## TASK BRIEF:
For each line below that holds the word "production", make a copy.

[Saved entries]
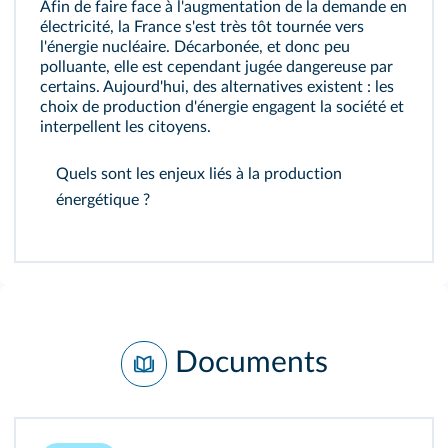
Afin de faire face à l'augmentation de la demande en
électricité, la France s'est très tôt tournée vers
l'énergie nucléaire. Décarbonée, et donc peu
polluante, elle est cependant jugée dangereuse par
certains. Aujourd'hui, des alternatives existent : les
choix de production d'énergie engagent la société et
interpellent les citoyens.
Quels sont les enjeux liés à la production
énergétique ?
Documents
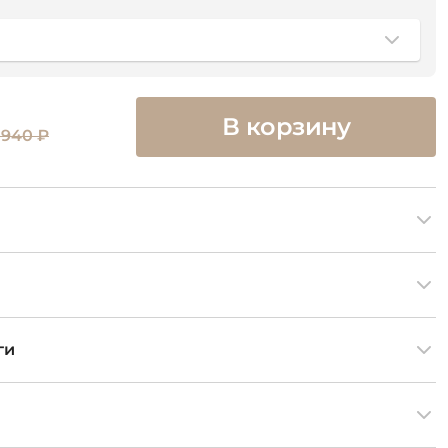
В корзину
 940 ₽
ги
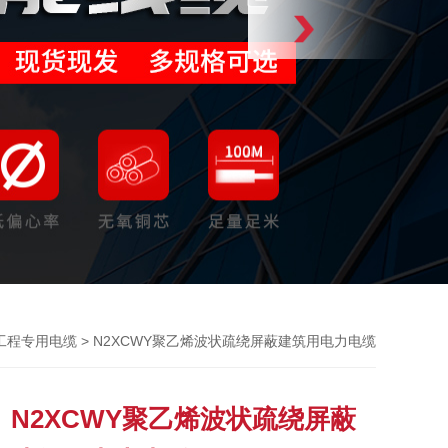
> N2XCWY聚乙烯波状疏绕屏蔽建筑用电力电缆
工程专用电缆
N2XCWY聚乙烯波状疏绕屏蔽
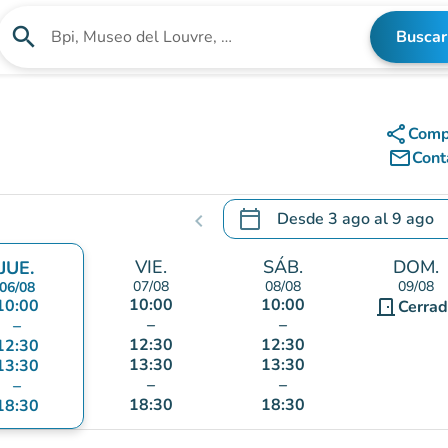
search
Buscar
Buscar un establecimiento
share
Comp
mail_outline
Cont
calendar_today
Desde
3 ago
al
9 ago
chevron_left
.
Abra el calendario para camb
VIE.
SÁB.
DOM.
JUE.
07/08
08/08
09/08
06/08
10:00
10:00
10:00
door_front
Cerra
–
–
–
12:30
12:30
12:30
13:30
13:30
13:30
–
–
–
18:30
18:30
18:30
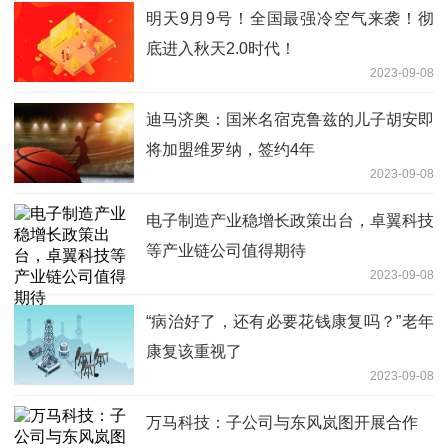
明天9月9号！全国最强冷空气来袭！彻
底进入秋天2.0时代！
2023-09-08
迪马济奥：国米名宿克鲁兹的儿子胡安即
将加盟维罗纳，签约4年
2023-09-08
电子制造产业稳增长政策出台，卓翼科技
等产业链公司值得期待
2023-09-08
“病治好了，还有必要花钱康复吗？”老年
康复该重视了
2023-09-08
万马科技：子公司与东风岚图开展合作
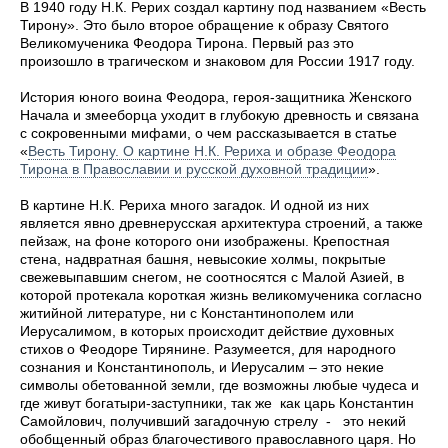
В 1940 году Н.К. Рерих создал картину под названием «Весть
Тирону». Это было второе обращение к образу Святого
Великомученика Феодора Тирона. Первый раз это
произошло в трагическом и знаковом для России 1917 году.
История юного воина Феодора, героя-защитника Женского
Начала и змееборца уходит в глубокую древность и связана
с сокровенными мифами, о чем рассказывается в статье
«
Весть Тирону. О картине Н.К. Рериха и образе Феодора
Тирона в Православии и русской духовной традиции
».
В картине Н.К. Рериха много загадок. И одной из них
является явно древнерусская архитектура строений, а также
пейзаж, на фоне которого они изображены. Крепостная
стена, надвратная башня, невысокие холмы, покрытые
свежевыпавшим снегом, не соотносятся с Малой Азией, в
которой протекала короткая жизнь великомученика согласно
житийной литературе, ни с Константинополем или
Иерусалимом, в которых происходит действие духовных
стихов о Феодоре Тирянине. Разумеется, для народного
сознания и Константинополь, и Иерусалим – это некие
символы обетованной земли, где возможны любые чудеса и
где живут богатыри-заступники, так же как царь Константин
Самойлович, получивший загадочную стрелу - это некий
обобщенный образ благочестивого православного царя. Но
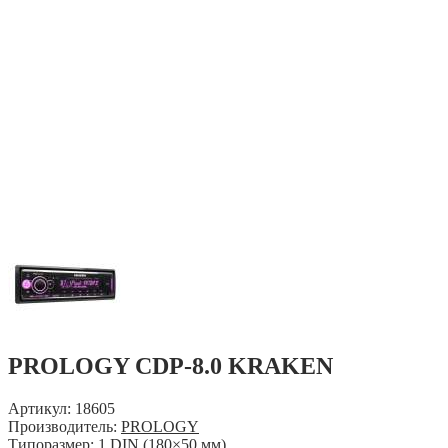
PROLOGY CDP-8.0 KRAKEN
Артикул: 18605
Производитель:
PROLOGY
Типоразмер: 1 DIN (180×50 мм)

## EXERCISE RESULT:
choix de production d'énergie engagent la société et
Quels sont les enjeux liés à la production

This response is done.